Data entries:

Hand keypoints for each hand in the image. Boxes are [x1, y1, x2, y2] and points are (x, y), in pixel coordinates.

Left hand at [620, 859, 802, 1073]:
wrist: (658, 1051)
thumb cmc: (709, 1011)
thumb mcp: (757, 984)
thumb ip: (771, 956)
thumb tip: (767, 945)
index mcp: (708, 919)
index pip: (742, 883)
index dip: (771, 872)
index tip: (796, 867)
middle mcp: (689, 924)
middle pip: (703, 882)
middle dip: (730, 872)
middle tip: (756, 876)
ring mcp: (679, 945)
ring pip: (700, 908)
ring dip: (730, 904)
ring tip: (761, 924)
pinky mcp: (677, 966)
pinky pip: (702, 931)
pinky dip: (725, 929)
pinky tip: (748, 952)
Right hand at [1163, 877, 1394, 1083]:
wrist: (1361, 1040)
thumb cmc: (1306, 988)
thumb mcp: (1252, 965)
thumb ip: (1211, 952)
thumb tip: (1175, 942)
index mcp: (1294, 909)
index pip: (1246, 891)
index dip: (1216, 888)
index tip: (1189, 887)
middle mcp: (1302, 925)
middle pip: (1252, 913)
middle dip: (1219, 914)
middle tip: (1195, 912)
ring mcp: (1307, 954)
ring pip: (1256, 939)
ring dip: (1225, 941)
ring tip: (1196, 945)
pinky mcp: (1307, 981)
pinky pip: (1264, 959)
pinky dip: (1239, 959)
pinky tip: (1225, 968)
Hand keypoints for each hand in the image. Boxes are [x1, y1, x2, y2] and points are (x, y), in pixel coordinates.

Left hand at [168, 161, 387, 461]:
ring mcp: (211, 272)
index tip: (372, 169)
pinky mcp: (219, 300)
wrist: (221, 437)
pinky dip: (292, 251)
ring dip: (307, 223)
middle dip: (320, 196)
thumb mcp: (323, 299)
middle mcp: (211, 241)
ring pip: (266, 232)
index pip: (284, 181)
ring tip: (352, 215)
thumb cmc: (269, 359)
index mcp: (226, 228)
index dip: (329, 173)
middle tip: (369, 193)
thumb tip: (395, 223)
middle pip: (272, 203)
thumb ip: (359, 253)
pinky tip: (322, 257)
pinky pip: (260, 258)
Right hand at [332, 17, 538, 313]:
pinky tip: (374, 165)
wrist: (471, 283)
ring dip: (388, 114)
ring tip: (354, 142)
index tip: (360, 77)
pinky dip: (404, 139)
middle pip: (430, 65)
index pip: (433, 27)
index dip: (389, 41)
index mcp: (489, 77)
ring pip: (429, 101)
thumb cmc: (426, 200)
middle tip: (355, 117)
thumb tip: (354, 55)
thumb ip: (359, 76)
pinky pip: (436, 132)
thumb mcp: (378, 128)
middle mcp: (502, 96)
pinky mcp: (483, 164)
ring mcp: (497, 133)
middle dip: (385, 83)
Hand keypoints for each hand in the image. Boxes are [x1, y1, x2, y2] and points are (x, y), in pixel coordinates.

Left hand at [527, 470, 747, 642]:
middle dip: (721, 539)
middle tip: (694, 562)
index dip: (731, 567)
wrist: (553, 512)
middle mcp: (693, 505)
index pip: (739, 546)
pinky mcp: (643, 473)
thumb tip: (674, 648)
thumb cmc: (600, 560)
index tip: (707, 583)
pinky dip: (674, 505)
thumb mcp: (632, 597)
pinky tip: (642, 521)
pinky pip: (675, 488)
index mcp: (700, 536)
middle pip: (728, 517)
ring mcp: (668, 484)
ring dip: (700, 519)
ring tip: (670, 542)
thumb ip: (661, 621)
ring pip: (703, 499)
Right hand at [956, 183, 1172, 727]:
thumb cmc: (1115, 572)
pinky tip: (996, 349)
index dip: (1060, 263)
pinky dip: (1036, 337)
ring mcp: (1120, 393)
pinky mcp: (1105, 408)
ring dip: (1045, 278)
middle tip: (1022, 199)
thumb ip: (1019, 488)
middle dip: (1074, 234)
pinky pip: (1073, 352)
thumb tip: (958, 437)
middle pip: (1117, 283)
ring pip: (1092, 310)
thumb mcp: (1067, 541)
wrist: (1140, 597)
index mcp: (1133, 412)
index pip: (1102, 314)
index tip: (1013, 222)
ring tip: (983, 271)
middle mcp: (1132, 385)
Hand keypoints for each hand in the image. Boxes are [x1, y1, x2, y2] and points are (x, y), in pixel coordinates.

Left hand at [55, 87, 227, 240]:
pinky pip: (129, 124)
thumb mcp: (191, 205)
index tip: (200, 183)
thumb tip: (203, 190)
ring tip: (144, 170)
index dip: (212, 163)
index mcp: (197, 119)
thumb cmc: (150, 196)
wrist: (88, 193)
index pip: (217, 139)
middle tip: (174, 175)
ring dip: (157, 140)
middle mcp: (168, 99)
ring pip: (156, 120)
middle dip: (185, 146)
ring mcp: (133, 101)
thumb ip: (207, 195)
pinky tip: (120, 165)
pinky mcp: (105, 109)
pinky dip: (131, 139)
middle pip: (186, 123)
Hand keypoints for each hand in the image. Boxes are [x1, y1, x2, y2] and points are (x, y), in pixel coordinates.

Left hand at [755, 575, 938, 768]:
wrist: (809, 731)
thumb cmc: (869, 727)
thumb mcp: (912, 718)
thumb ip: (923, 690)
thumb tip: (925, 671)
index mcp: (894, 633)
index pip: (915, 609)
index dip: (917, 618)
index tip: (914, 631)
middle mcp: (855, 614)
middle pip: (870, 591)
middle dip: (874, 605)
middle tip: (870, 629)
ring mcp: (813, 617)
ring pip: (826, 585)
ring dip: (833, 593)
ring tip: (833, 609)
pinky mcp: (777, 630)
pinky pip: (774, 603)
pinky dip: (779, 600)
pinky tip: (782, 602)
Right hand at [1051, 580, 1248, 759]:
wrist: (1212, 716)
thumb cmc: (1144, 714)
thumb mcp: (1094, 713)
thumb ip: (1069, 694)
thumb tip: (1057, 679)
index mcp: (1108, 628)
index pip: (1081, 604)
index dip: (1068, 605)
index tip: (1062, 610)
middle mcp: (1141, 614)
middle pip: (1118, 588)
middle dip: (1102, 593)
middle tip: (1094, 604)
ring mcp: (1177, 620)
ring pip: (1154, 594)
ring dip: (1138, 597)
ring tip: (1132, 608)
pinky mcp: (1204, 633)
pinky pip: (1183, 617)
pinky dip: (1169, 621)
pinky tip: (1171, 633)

_WORK REQUIRED_:
Go through the records above, find each line with the string "Left", and copy it.

_THE COMPLETED TASK_:
Left hand at [620, 859, 802, 1073]:
Left hand at [168, 161, 387, 461]:
Left hand at [527, 470, 747, 642]:
Left hand at [55, 87, 227, 240]:
Left hand at [755, 575, 938, 768]:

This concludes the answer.